YOUR OBJECTIVE
In the data below, take the lines from the one with "el Festival de" up to and including the one with "de pudahuel.cl" and write them out again with "Festival" swapped for "Certamen". Leave everything else the same, and give only those lines.

Saved entries:
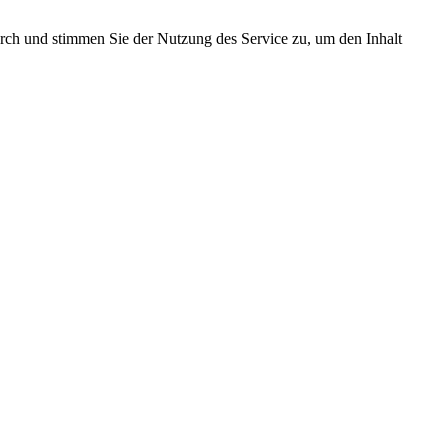
durch und stimmen Sie der Nutzung des Service zu, um den Inhalt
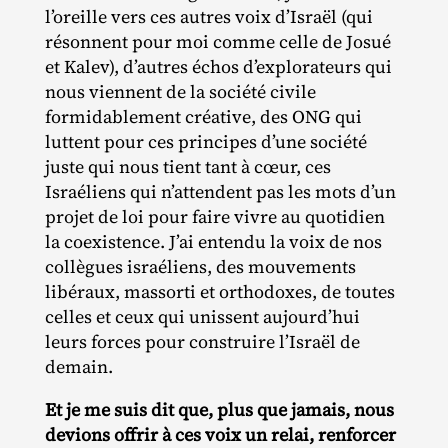
l’oreille vers ces autres voix d’Israël (qui
résonnent pour moi comme celle de Josué
et Kalev), d’autres échos d’explorateurs qui
nous viennent de la société civile
formidablement créative, des ONG qui
luttent pour ces principes d’une société
juste qui nous tient tant à cœur, ces
Israéliens qui n’attendent pas les mots d’un
projet de loi pour faire vivre au quotidien
la coexistence. J’ai entendu la voix de nos
collègues israéliens, des mouvements
libéraux, massorti et orthodoxes, de toutes
celles et ceux qui unissent aujourd’hui
leurs forces pour construire l’Israël de
demain.
Et je me suis dit que, plus que jamais, nous
devions offrir à ces voix un relai, renforcer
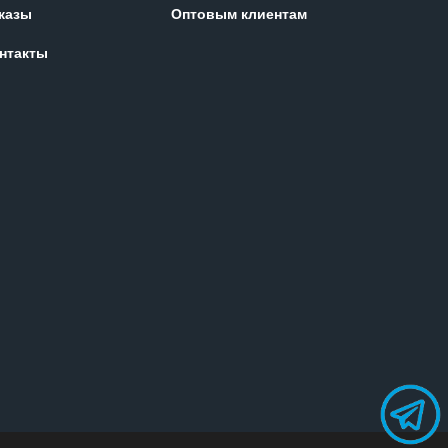
казы
Оптовым клиентам
нтакты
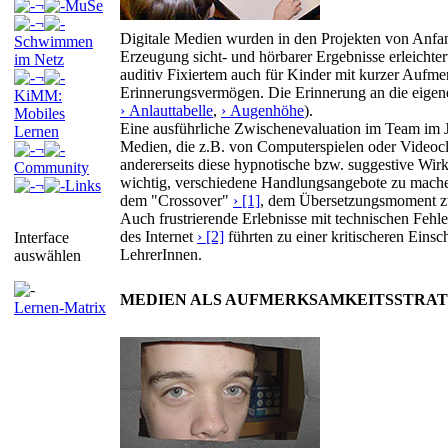
¬
MuSe
¬
Digitale Medien wurden in den Projekten von Anfang 
Schwimmen
Erzeugung sicht- und hörbarer Ergebnisse erleichte
im Netz
auditiv Fixiertem auch für Kinder mit kurzer Aufm
¬
Erinnerungsvermögen. Die Erinnerung an die eigene
KiMM:
› Anlauttabelle
,
› Augenhöhe
).
Mobiles
Eine ausführliche Zwischenevaluation im Team im Ja
Lernen
Medien, die z.B. von Computerspielen oder Videocli
¬
andererseits diese hypnotische bzw. suggestive Wir
Community
wichtig, verschiedene Handlungsangebote zu mach
¬
Links
dem "Crossover"
› [1]
, dem Übersetzungsmoment zw
Auch frustrierende Erlebnisse mit technischen Feh
des Internet
› [2]
führten zu einer kritischeren Eins
Interface
LehrerInnen.
auswählen
MEDIEN ALS AUFMERKSAMKEITSSTRAT
Lernen-Matrix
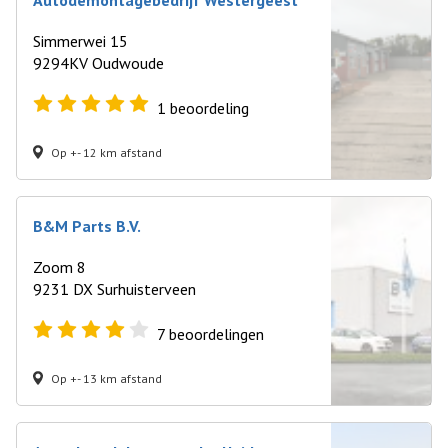
Autodemontagebedrijf Westergeest
Simmerwei 15
9294KV Oudwoude
1
beoordeling
Op +- 12 km afstand
B&M Parts B.V.
Zoom 8
9231 DX Surhuisterveen
7
beoordelingen
Op +- 13 km afstand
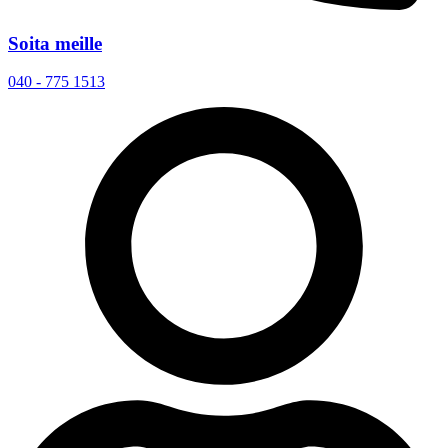
Soita meille
040 - 775 1513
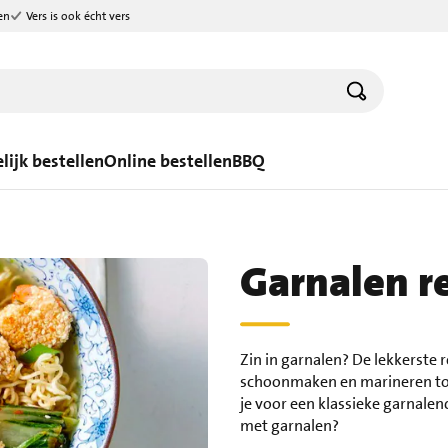
en
Vers is ook écht vers
lijk bestellen
Online bestellen
BBQ
Garnalen r
Zin in garnalen? De lekkerste 
schoonmaken en marineren tot 
je voor een klassieke garnalen
met garnalen?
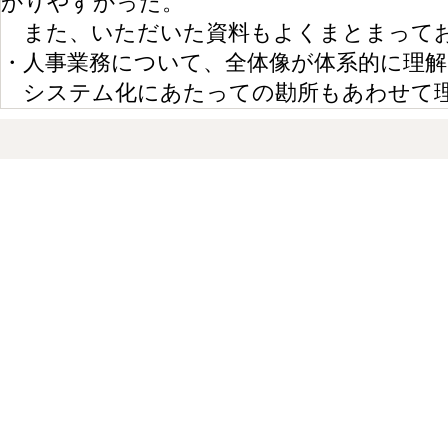
かりやすかった。
また、いただいた資料もよくまとまって
・人事業務について、全体像が体系的に理
システム化にあたっての勘所もあわせて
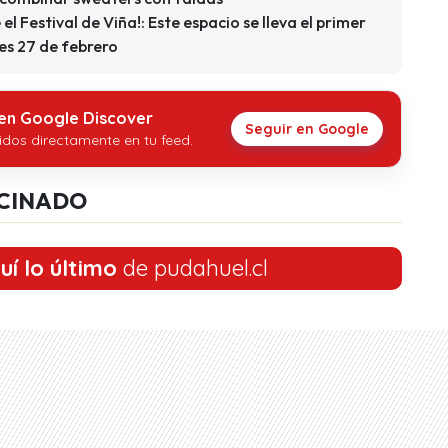
el Festival de Viña!: Este espacio se lleva el primer
ves 27 de febrero
 en Google Discover
Seguir en Google
idos directamente en tu feed.
CINADO
uí lo último
de pudahuel.cl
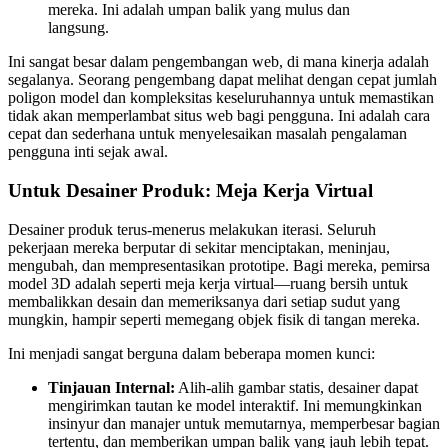
mereka. Ini adalah umpan balik yang mulus dan
langsung.
Ini sangat besar dalam pengembangan web, di mana kinerja adalah
segalanya. Seorang pengembang dapat melihat dengan cepat jumlah
poligon model dan kompleksitas keseluruhannya untuk memastikan
tidak akan memperlambat situs web bagi pengguna. Ini adalah cara
cepat dan sederhana untuk menyelesaikan masalah pengalaman
pengguna inti sejak awal.
Untuk Desainer Produk: Meja Kerja Virtual
Desainer produk terus-menerus melakukan iterasi. Seluruh
pekerjaan mereka berputar di sekitar menciptakan, meninjau,
mengubah, dan mempresentasikan prototipe. Bagi mereka, pemirsa
model 3D adalah seperti meja kerja virtual—ruang bersih untuk
membalikkan desain dan memeriksanya dari setiap sudut yang
mungkin, hampir seperti memegang objek fisik di tangan mereka.
Ini menjadi sangat berguna dalam beberapa momen kunci:
Tinjauan Internal:
Alih-alih gambar statis, desainer dapat
mengirimkan tautan ke model interaktif. Ini memungkinkan
insinyur dan manajer untuk memutarnya, memperbesar bagian
tertentu, dan memberikan umpan balik yang jauh lebih tepat.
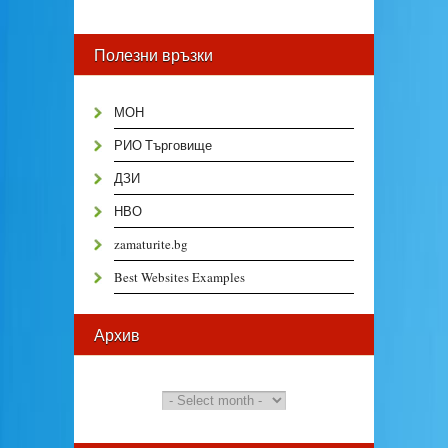
Полезни връзки
МОН
РИО Търговище
ДЗИ
НВО
zamaturite.bg
Best Websites Examples
Архив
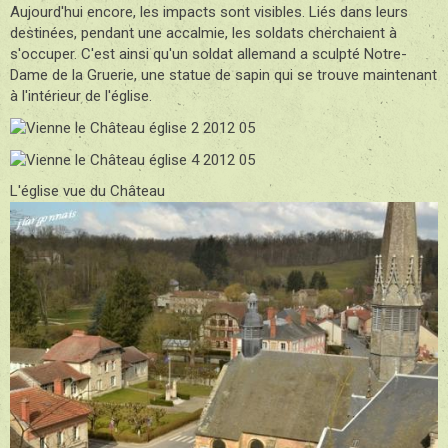
Aujourd'hui encore, les impacts sont visibles. Liés dans leurs
destinées, pendant une accalmie, les soldats cherchaient à
s'occuper. C'est ainsi qu'un soldat allemand a sculpté Notre-
Dame de la Gruerie, une statue de sapin qui se trouve maintenant
à l'intérieur de l'église.
L'église vue du Château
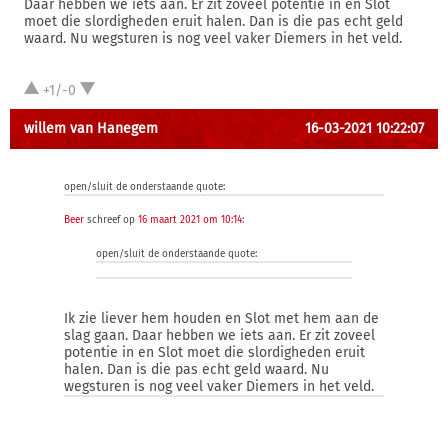
Daar hebben we iets aan. Er zit zoveel potentie in en Slot
moet die slordigheden eruit halen. Dan is die pas echt geld
waard. Nu wegsturen is nog veel vaker Diemers in het veld.
+1/-0
willem van Hanegem
16-03-2021 10:22:07
open/sluit de onderstaande quote:
Beer
schreef op
16 maart 2021 om 10:14
:
open/sluit de onderstaande quote:
Ik zie liever hem houden en Slot met hem aan de
slag gaan. Daar hebben we iets aan. Er zit zoveel
potentie in en Slot moet die slordigheden eruit
halen. Dan is die pas echt geld waard. Nu
wegsturen is nog veel vaker Diemers in het veld.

SOLUTION TO THIS PROBLEM
el Certamen de Viña!: Este espacio se lleva el primer
ves 27 de febrero
 en Google Discover
Seguir en Google
idos directamente en tu feed.
CINADO
uí lo último
de pudahuel.cl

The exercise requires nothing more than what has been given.